● **Description of the task**:
Render all of the material below as a Markdown table with the columns Row and Content, giving each non-blank line its own numbered row. Omit blank lines and the pictures.

● **Records supplied**:
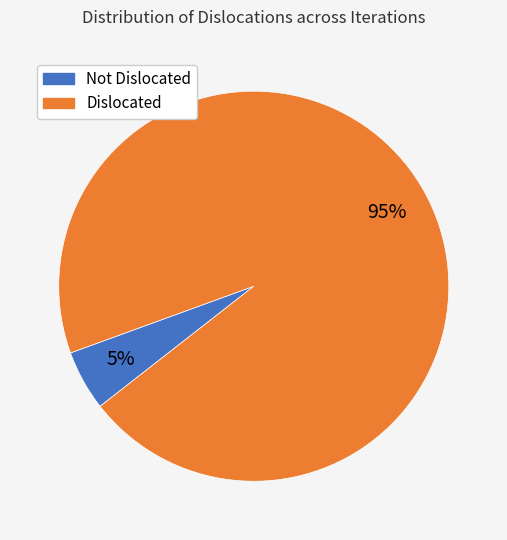

Is there a majority slice in this chart?

Yes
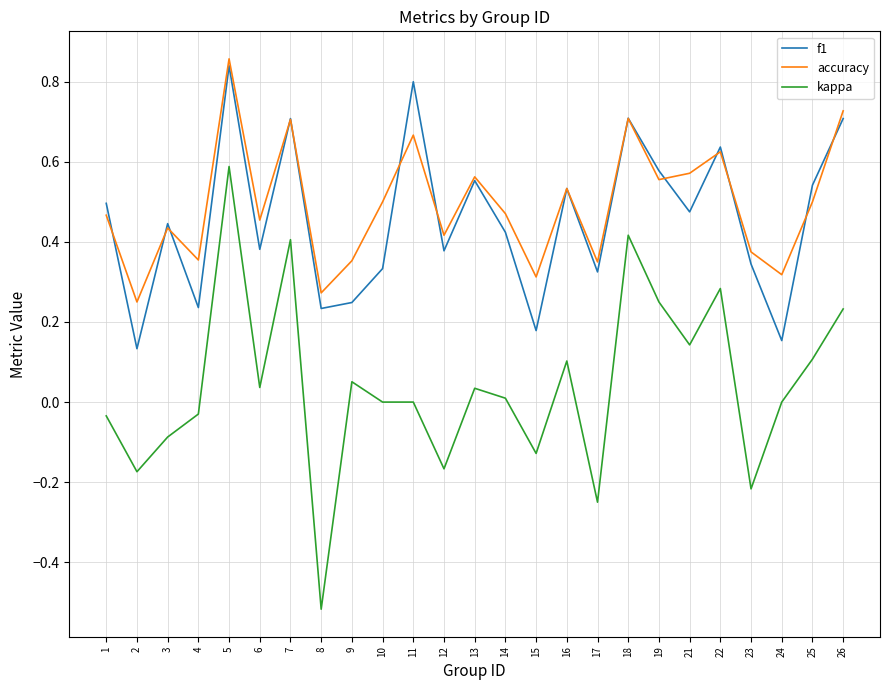

Is this an area chart (filled region under the line)?

No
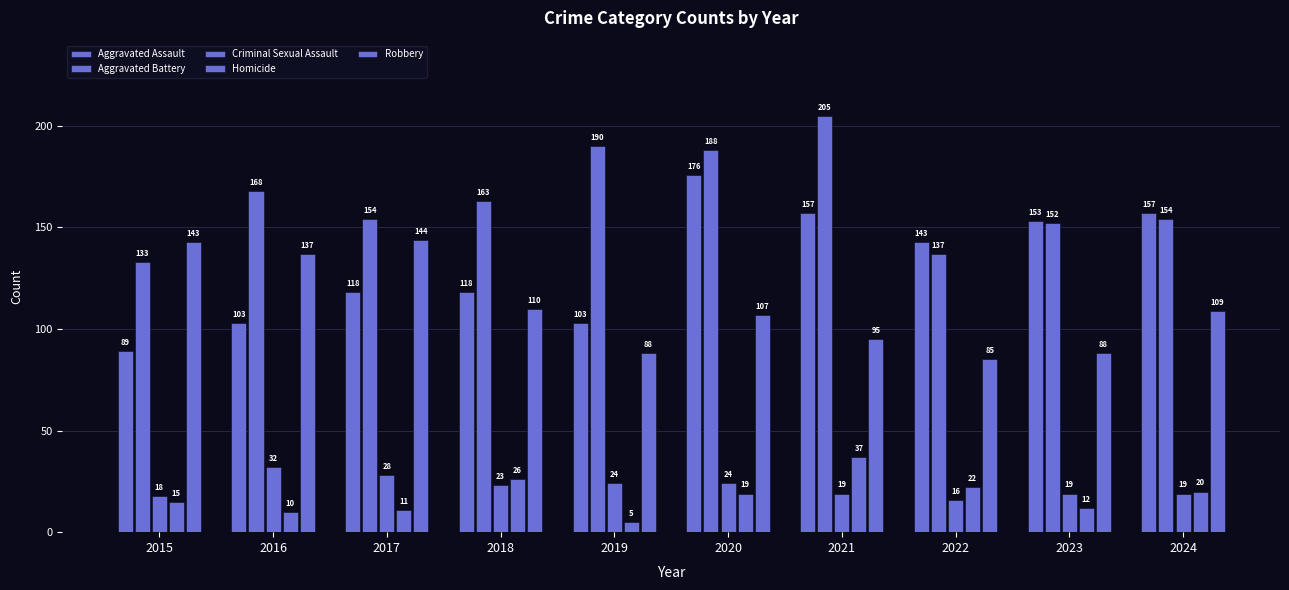

At how many categories does at least one series exceed 88?

10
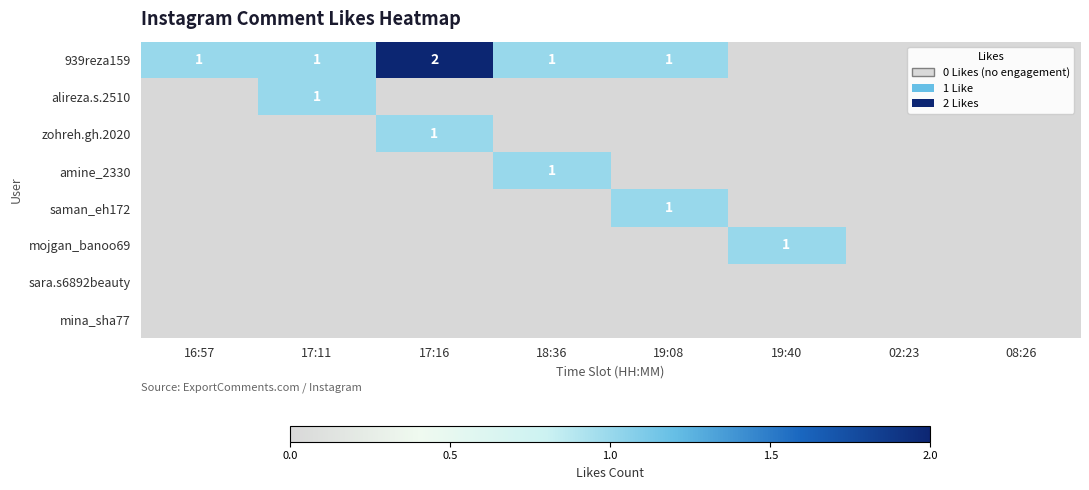

At 08:26, list the series in order from largest to smallest.

939reza159, alireza.s.2510, zohreh.gh.2020, amine_2330, saman_eh172, mojgan_banoo69, sara.s6892beauty, mina_sha77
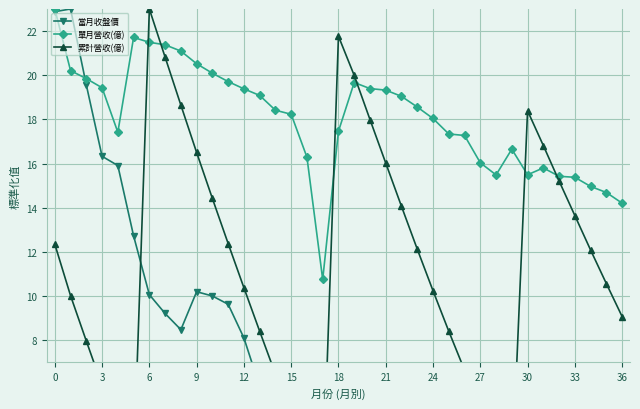

Count the number of categories in the chart.

37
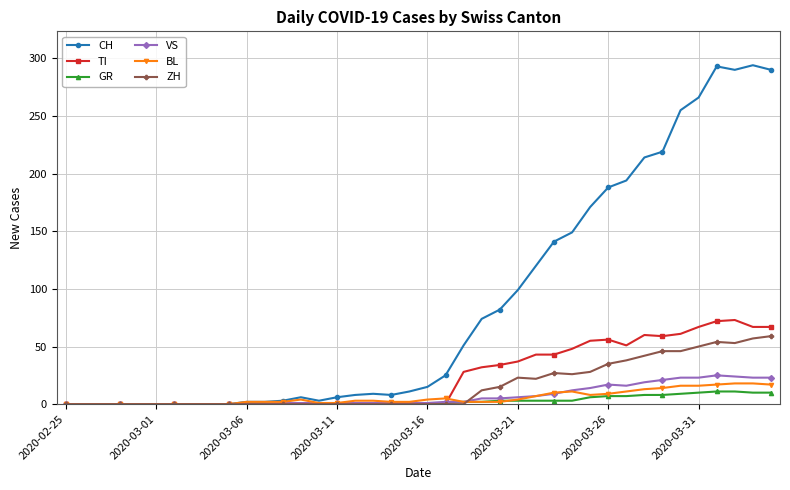

What is the maximum value for CH?

294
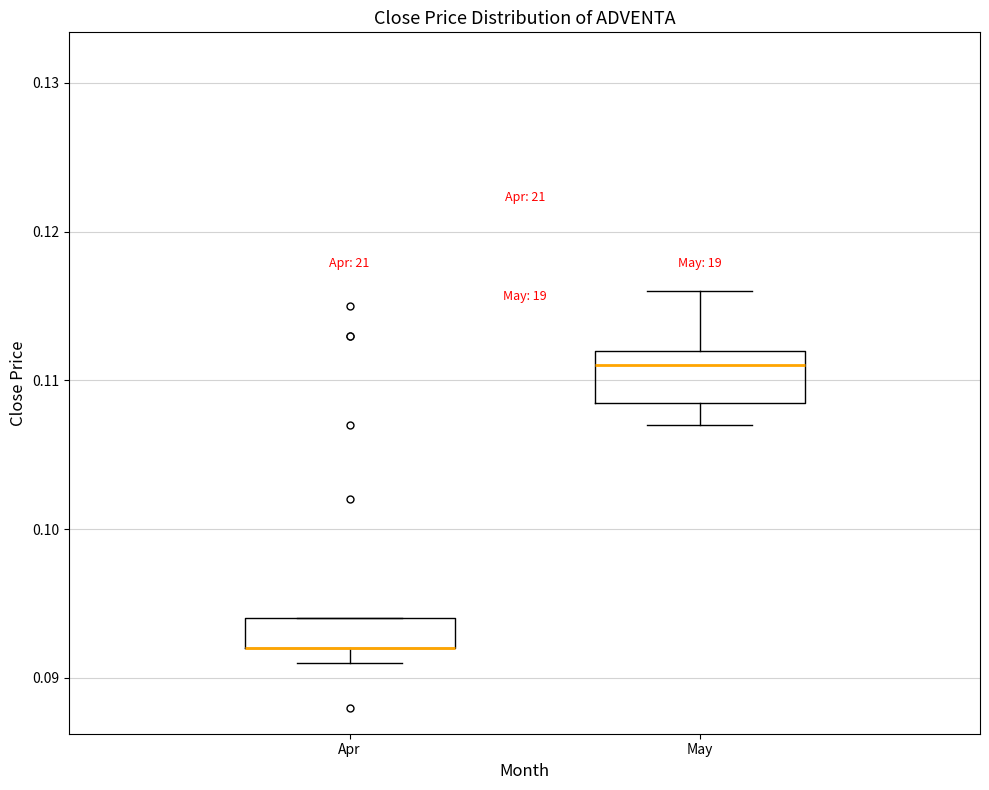

Reading left to right, read every box against the y-axis: the position of its median line, the range the box covers, and the ends of its whiskers. The values are not printed on the chart, so give them approximately, as read against the axis.

Apr: median 0.092 (drawn on the box's lower edge), box 0.092 to 0.094, whiskers 0.091 to 0.094
May: median 0.111, box 0.109 to 0.112, whiskers 0.107 to 0.116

● **Task output**:
| Row | Content |
|---|---|
| 1 | Is there a majority slice in this chart? |
| 2 | Yes |
| 3 | Is this an area chart (filled region under the line)? |
| 4 | No |
| 5 | At how many categories does at least one series exceed 88? |
| 6 | 10 |
| 7 | At 08:26, list the series in order from largest to smallest. |
| 8 | 939reza159, alireza.s.2510, zohreh.gh.2020, amine_2330, saman_eh172, mojgan_banoo69, sara.s6892beauty, mina_sha77 |
| 9 | Count the number of categories in the chart. |
| 10 | 37 |
| 11 | What is the maximum value for CH? |
| 12 | 294 |
| 13 | Reading left to right, read every box against the y-axis: the position of its median line, the range the box covers, and the ends of its whiskers. The values are not printed on the chart, so give them approximately, as read against the axis. |
| 14 | Apr: median 0.092 (drawn on the box's lower edge), box 0.092 to 0.094, whiskers 0.091 to 0.094 |
| 15 | May: median 0.111, box 0.109 to 0.112, whiskers 0.107 to 0.116 |